Trzeci zespół serbskiej pierwszej ligi był w niedzielę sparingpartnerem Podbeskidzia podczas obozu w Turcji. "Górale" prowadzili do przerwy, ale ostatecznie mecz zakończył się remisem.

Mecz dobrze rozpoczął się dla Podbeskidzia. Już w 7 minucie Przemysław Mystkowski przejął piłkę na połowie przeciwnika, by po chwili dograć na dziesiąty metr do Miłosza Kozaka, który pewnym strzałem posłał piłkę do siatki. W dalszej części odsłony żadna ze stron nie pokusiła się o zdobycie gola.

Początek drugiej części gry nie obniżył poziomu zaciętości gry. Po godzinie gry serbski zespół był bliski wyrównania, ale Rafał Leszczyński sparował piłkę po uderzeniu z woleja. "Górale" odpowiedzieli dwiema akcjami - Łukasz Sierpina strzelał niecelnie, a minimalnie spóźniony w dobrej akcji był "Chopi".

Na kwadrans przed końcem meczu "Chopi" ponownie miał szansę na zdobycie bramki.  Przemysław Płacheta wycofał do hiszpańskiego pomocnika, którego strzał o niespełna metr minął bramkę serbskiej drużyny. Po chwili zawodnikom z Bielska-BIałej przytrafił się błąd w rozegraniu piłki na własnej połowie. Niepotrzebna strata piłki przed własnym polem karnym zakończyła się bramką wyrównującą. 

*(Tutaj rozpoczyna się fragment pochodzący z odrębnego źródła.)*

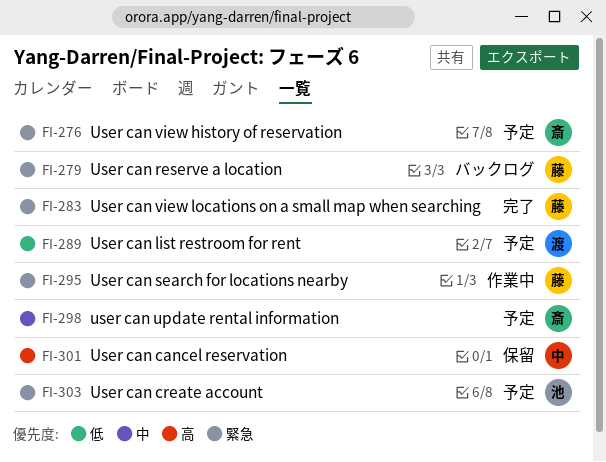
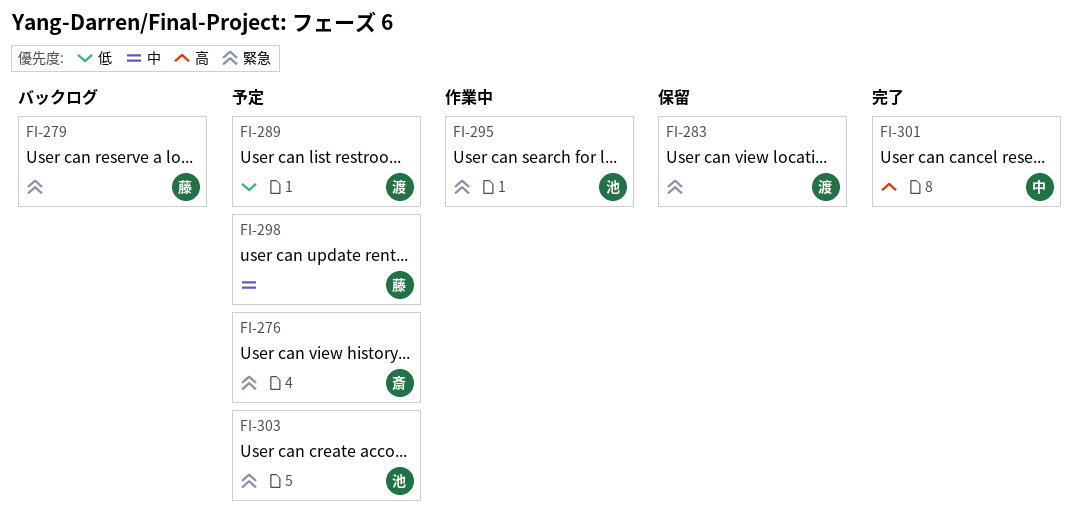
FI-283, status: 完了 -> 保留
FI-283, owner: 藤 -> 渡
FI-295, owner: 藤 -> 池
FI-298, owner: 斎 -> 藤
FI-301, status: 保留 -> 完了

FK Backa Topola - Podbeskidzie Bielsko-Biała 1:1 (0:1)
Bramka: Kozak (7')

Podbeskidzie: Fabisiak - Jaroch, Oleksy, Bougaidis, Komor - Kostor, Kozak, Guga, Mystkowski, Rakowski - Roginić. II połowa: R. Leszczyński - Modelski, Wiktorski, Jończy, Gach - Sierpina, Gomez, Rzuchowski, Płacheta (80. Hilbrycht) - Gandara - Sabala.